**Required work**
In the passage on the fungus Cryptococcus neoformans, how many cases of meningitis a year among HIV/AIDS patients worldwide does the Centers for Disease Control and Prevention attribute to it?

**Selected passage**
Content starts

Defense mechanisms used by the fungus Cryptococcus neoformans enable it to lead to fatal meningitis, which is one of the opportunistic infections often associated with death in HIV/AIDS patients or in organ transplant recipients, diabetics and other immunosuppressed patients. In describing the complex process of how C. neoformans averts destruction in the lungs of mice, the Duke researchers have opened new options for drug development.

"Very few antifungal drugs are effective, so we need to identify the Achilles' heel of these fungal pathogens," said Dennis J. Thiele, PhD, the George Barth Geller Professor of Pharmacology and Cancer Biology at Duke University. Thiele is senior author of a study published March 13, 2013, in the journal Cell Host & Microbe. "With this research we may be closer to understanding how this fungal pathogen evades death in its host, and hopefully be closer to finding effective treatments."

Found in the environment, C. neoformans spores can be inhaled and cause infection, particularly when people have weakened immune systems. The Centers for Disease Control and Prevention estimates that worldwide, C. neoformans causes 1 million cases of meningitis a year among HIV/AIDS patients, with nearly 625,000 deaths. Thiele and colleagues focused on the interplay between C. neoformans in the lungs of mice and the host's immune system, which mounts an immediate attack against the pathogen.

Content ends

**Dataset excerpts**
Content starts

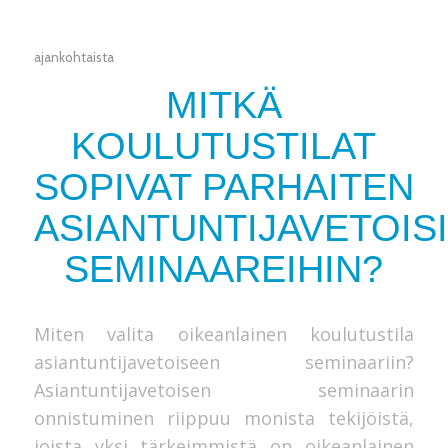
ajankohtaista
MITKÄ
KOULUTUSTILAT
SOPIVAT PARHAITEN
ASIANTUNTIJAVETOISI
SEMINAAREIHIN?
Miten valita oikeanlainen koulutustila
asiantuntijavetoiseen seminaariin?
Asiantuntijavetoisen seminaarin
onnistuminen riippuu monista tekijöistä,
joista yksi tärkeimmistä on oikeanlainen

Content ends

**Exercise response**
1 million cases a year.